** Record extracts **
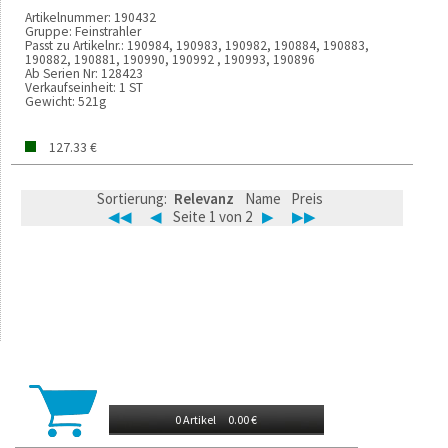
Artikelnummer:
190432
Gruppe:
Feinstrahler
Passt zu Artikelnr.:
190984, 190983, 190982, 190884, 190883,
190882, 190881, 190990, 190992 , 190993, 190896
Ab Serien Nr:
128423
Verkaufseinheit:
1 ST
Gewicht:
521g
127.33 €
Sortierung:
Relevanz
Name
Preis
◀◀
◀
Seite 1 von 2
▶
▶▶
0 Artikel
0.00 €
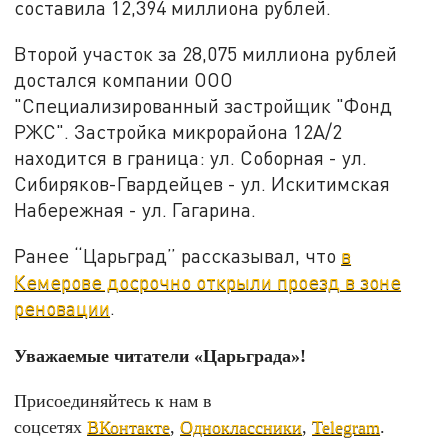
составила 12,394 миллиона рублей.
Второй участок за 28,075 миллиона рублей
достался компании ООО
"Специализированный застройщик "Фонд
РЖС". Застройка микрорайона 12А/2
находится в граница: ул. Соборная - ул.
Сибиряков-Гвардейцев - ул. Искитимская
Набережная - ул. Гагарина.
Ранее “Царьград” рассказывал, что
в
Кемерове досрочно открыли проезд в зоне
реновации
.
Уважаемые читатели «Царьграда»!
Присоединяйтесь к нам в
соцсетях
ВКонтакте
,
Одноклассники
,
Telegram
.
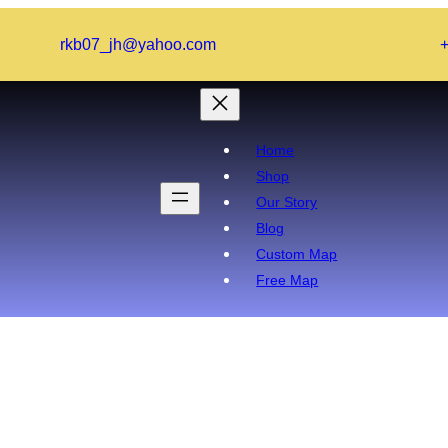
rkb07_jh@yahoo.com
Home
Shop
Our Story
Blog
Custom Map
Free Map
বাংলা গল্পঃ জল পরি ও কাঠুরে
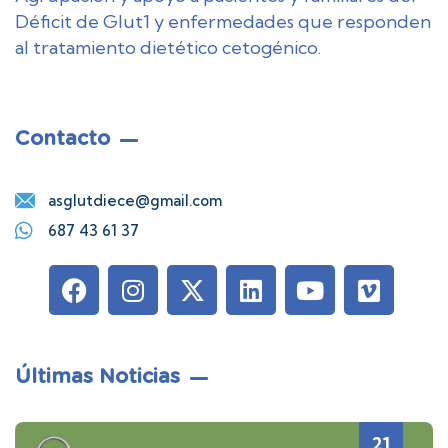
Déficit de Glut1 y enfermedades que responden
al tratamiento dietético cetogénico.
Contacto
asglutdiece@gmail.com
687 43 61 37
Últimas Noticias
21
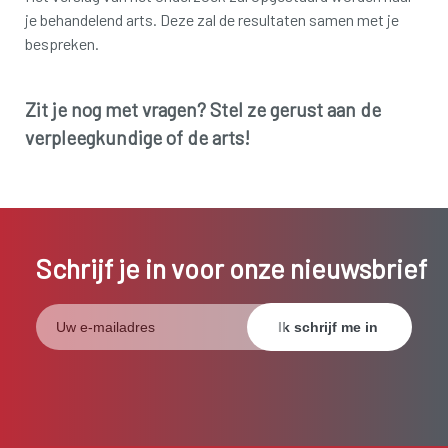
je behandelend arts. Deze zal de resultaten samen met je
bespreken.
Zit je nog met vragen? Stel ze gerust aan de
verpleegkundige of de arts!
Schrijf je in voor onze nieuwsbrief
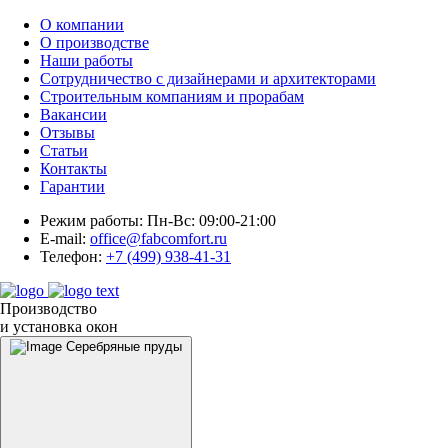
О компании
О производстве
Наши работы
Сотрудничество с дизайнерами и архитекторами
Строительным компаниям и прорабам
Вакансии
Отзывы
Статьи
Контакты
Гарантии
Режим работы:
Пн-Вс: 09:00-21:00
E-mail:
office@fabcomfort.ru
Телефон:
+7 (499) 938-41-31
Производство
и установка окон
Серебряные пруды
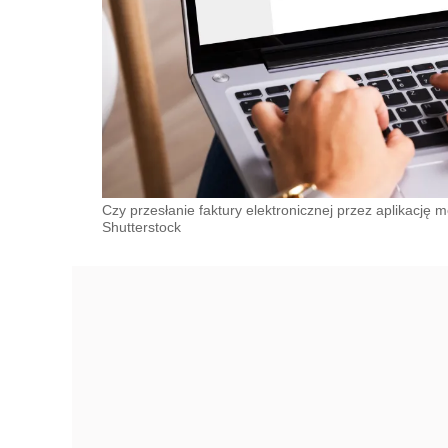
Czy przesłanie faktury elektronicznej przez aplikację
Shutterstock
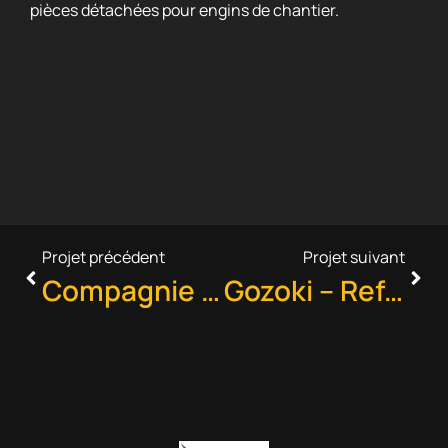
pièces détachées pour engins de chantier.
Projet précédent
Projet suivant
Compagnie des Autocars – CRM sur-mesure
Gozoki – Refonte logiciel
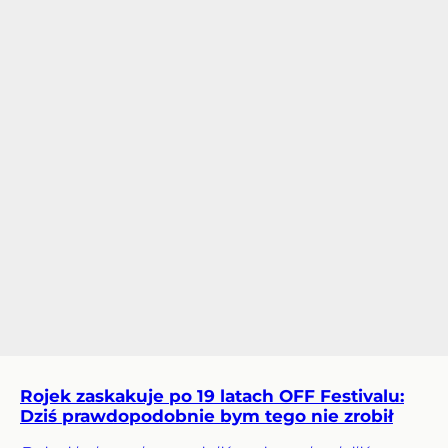
Rojek zaskakuje po 19 latach OFF Festivalu:
Dziś prawdopodobnie bym tego nie zrobił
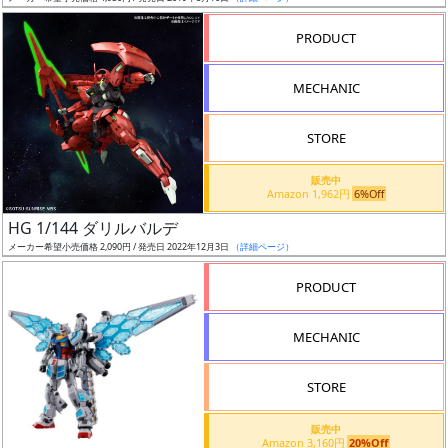
売
切
PRODUCT
含
む
MECHANIC
開
STORE
始
前
販売中
Amazon 1,962円
6%Off
抽
HG 1/144 ダリルバルデ
選
メーカー希望小売価格 2,090円 / 発売日 2022年12月3日
（詳細ページ）
中
PRODUCT
在
MECHANIC
庫
復
STORE
活
販売中
近
Amazon 3,160円
20%Off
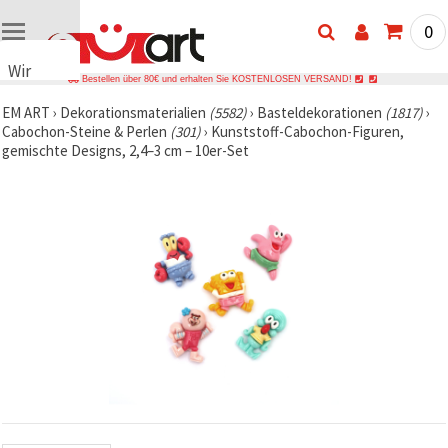
0
Wir
Bestellen über 80€ und erhalten Sie KOSTENLOSEN VERSAND!
verwenden
EM ART
›
Dekorationsmaterialien
(5582)
›
Basteldekorationen
(1817)
›
Cookies
Cabochon-Steine & Perlen
(301)
›
Kunststoff-Cabochon-Figuren,
🍪 Wir
gemischte Designs, 2,4–3 cm – 10er-Set
verwenden
Cookies
und
ähnliche
Technologien,
um das
ordnungsgemäße
Funktionieren
der Website
sicherzustellen,
Ihr
Nutzungserlebnis
zu
verbessern
und, mit
Ihrer
Einwilligung,
den
Datenverkehr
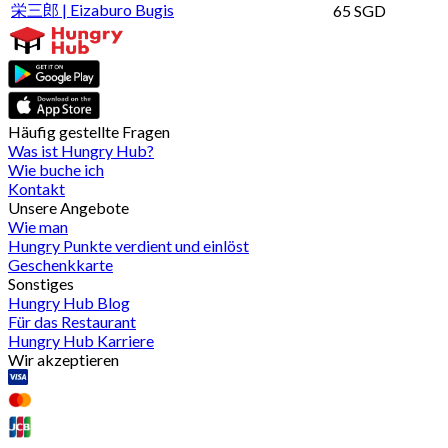
栄三郎 | Eizaburo Bugis
65 SGD
Häufig gestellte Fragen
Was ist Hungry Hub?
Wie buche ich
Kontakt
Unsere Angebote
Wie man
Hungry Punkte verdient und einlöst
Geschenkkarte
Sonstiges
Hungry Hub Blog
Für das Restaurant
Hungry Hub Karriere
Wir akzeptieren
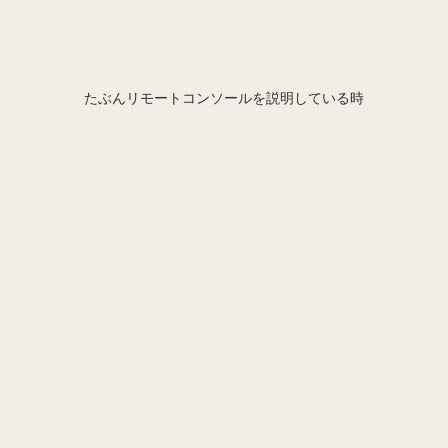
たぶんリモートコンソールを説明している時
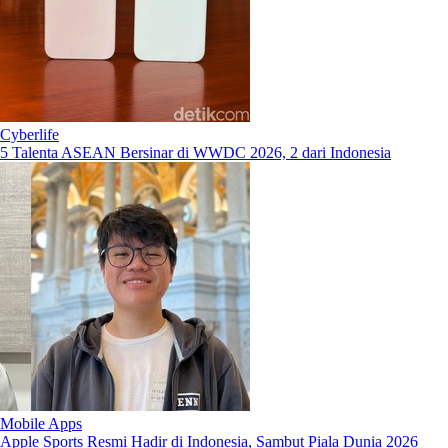
Cyberlife
5 Talenta ASEAN Bersinar di WWDC 2026, 2 dari Indonesia
Mobile Apps
Apple Sports Resmi Hadir di Indonesia, Sambut Piala Dunia 2026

** Activity **
Say how many lines of the data above have the string "рублей" in them, and write nothing besides that number.

** Answer box **
2